The archive will be of interest to social historians as well as cultural historians, the library believes. Williams was an obviously gay man before and after the decriminalisation of homosexuality in 1968, although he never formed any lasting relationship. “Every now and then he talks about his sexuality and he was chaste,” said Johnson. When he wrote about young men he met on holiday in Tangier it would be no more than a kiss and a cuddle. He didn’t loathe himself because he was gay, he loathed how he could not make a commitment, Johnson added.
The diaries also reveal his wide circle of friends, from playwright Joe Orton and his boyfriend, Kenneth Halliwell, to the actor Gordon Jackson and his wife, Rona. The Jacksons were especially good friends and, according to his diaries, Williams would enjoy dinner with the couple, with whom he would watch “rubbish” on TV because he refused to have one in his flat.
The archive was acquired from Paul Richardson, a friend and neighbour to whom Williams left his estate. Richardson said Williams was a great admirer of and regular visitor to the British Library and would be pleased and honoured by where the diaries were now housed. At one stage Pinewood Studios was interested in buying them, a move Richardson blocked. “He hated the Carry On films, he loathed them, he said the scripts were “crap … crap! I thought he’d be looking down on me thinking, what are you doing?” he explained.
Williams often used his diaries as a half-serious threat to his friends, – “you’ll be in my diary” was a favourite saying if someone had annoyed him – and the library will have to black out some references he makes about people still living. But the vast majority of the material will become available to researchers from March 2016. Johnson said her overriding feeling reading them had been, “Oh Ken, get a sense of proportion,” as Williams sees the end of the world in the most trivial of situations. Famously, on the last entry before his death, Williams wrote: “Oh, what’s the bloody point?”
The famous final words have fuelled speculation that he took his own life, but Johnson remained unconvinced. “He says that so many times,” she said. “He would sink into despair. But it generally doesn’t last long.”
Throughout the diaries are Williams’s very direct, snap opinions about people, films and plays – and he is often wrong. For example in August 1950 Williams was understudying for Richard Burton in The Seagull: “Dreary day spent watching the lousiest production of ‘Seagull’ in rehearsal. It was monumentally boring. Can’t see it EVER being a success … Performance in evening bad. Lousy house.” The run was a huge success.

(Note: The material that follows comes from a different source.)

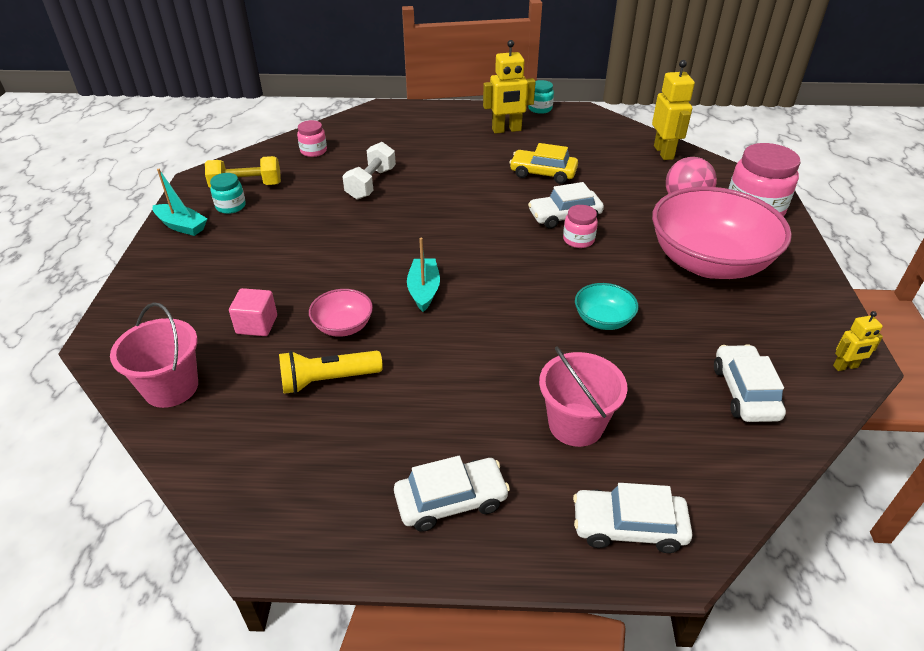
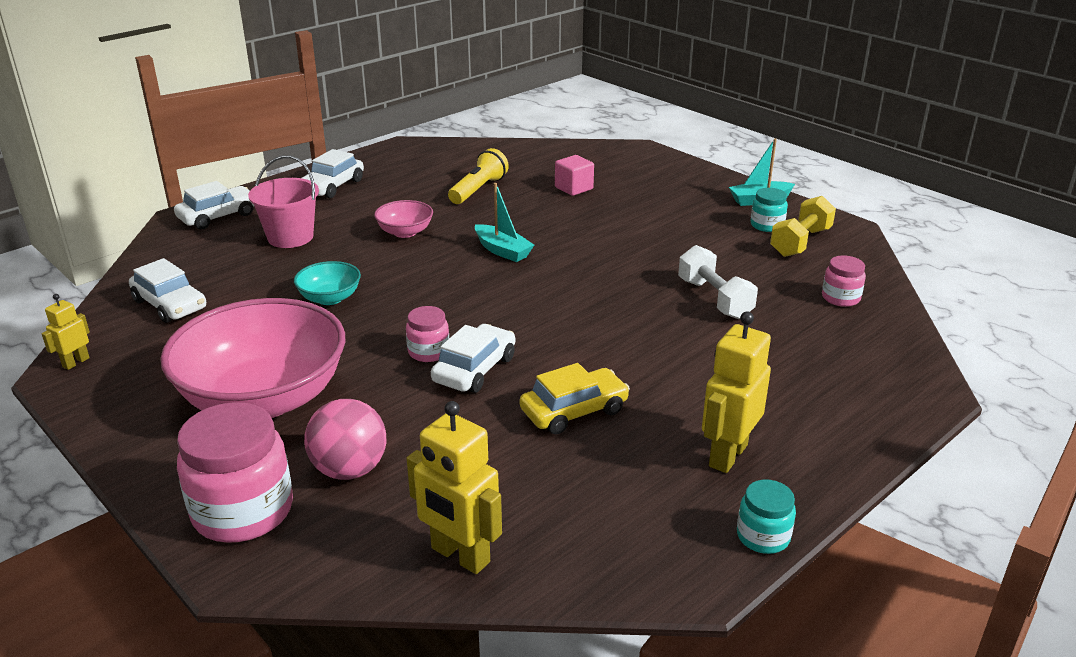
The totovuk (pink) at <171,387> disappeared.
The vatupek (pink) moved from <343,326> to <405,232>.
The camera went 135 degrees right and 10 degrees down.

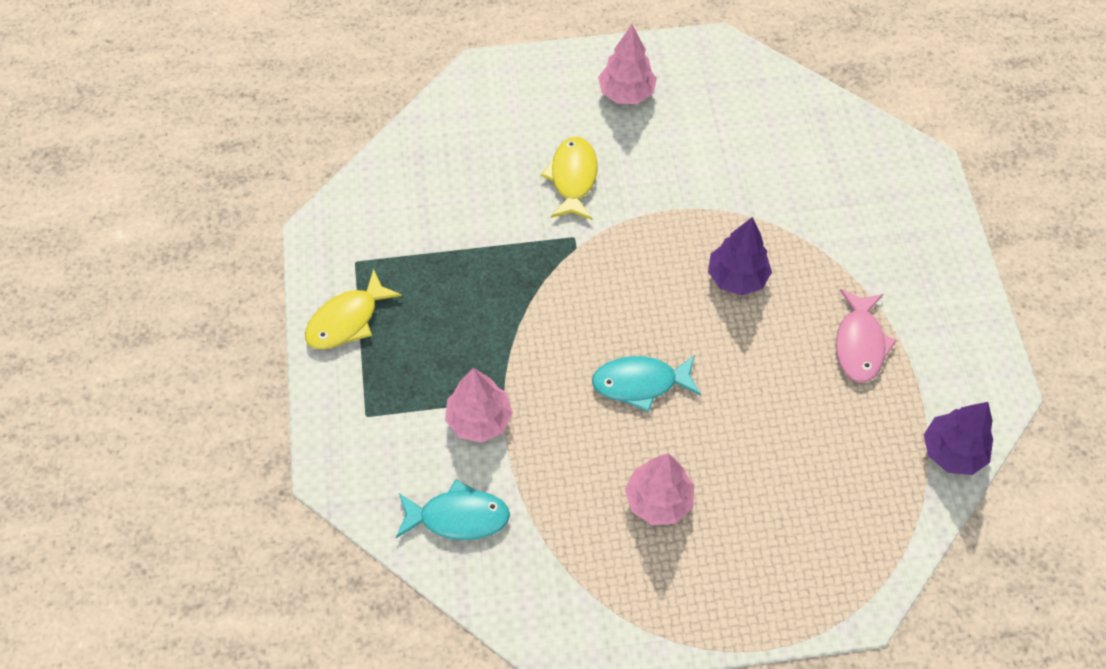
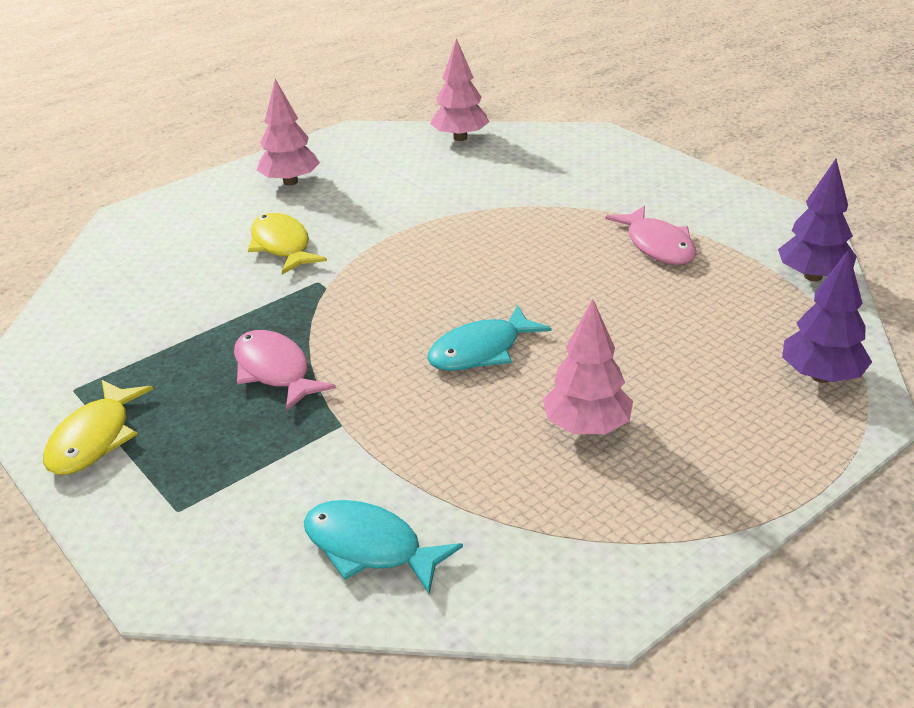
The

Caroline Dawnay, the literary agent who negotiated the sale, predicted people would look back and see Williams as a great diarist, rather than a famous actor or raconteur. In one memorable entry, Williams recounts returning from a visit to his accountant in 1984: “Walked home via Aldwych. Reflected that nothing really changes. I’m still walking about this city dragging my loneliness with me, putting on a front, whistling in the dark. It is getting darker all the time.
“Went to Tesco’s and got fish and ham and tomatoes and had that at 5.30. Tried doing a bit more writing but my heart, it isn’t in it. Think I’ll have to leave it for a bit. Feel more like weeping.”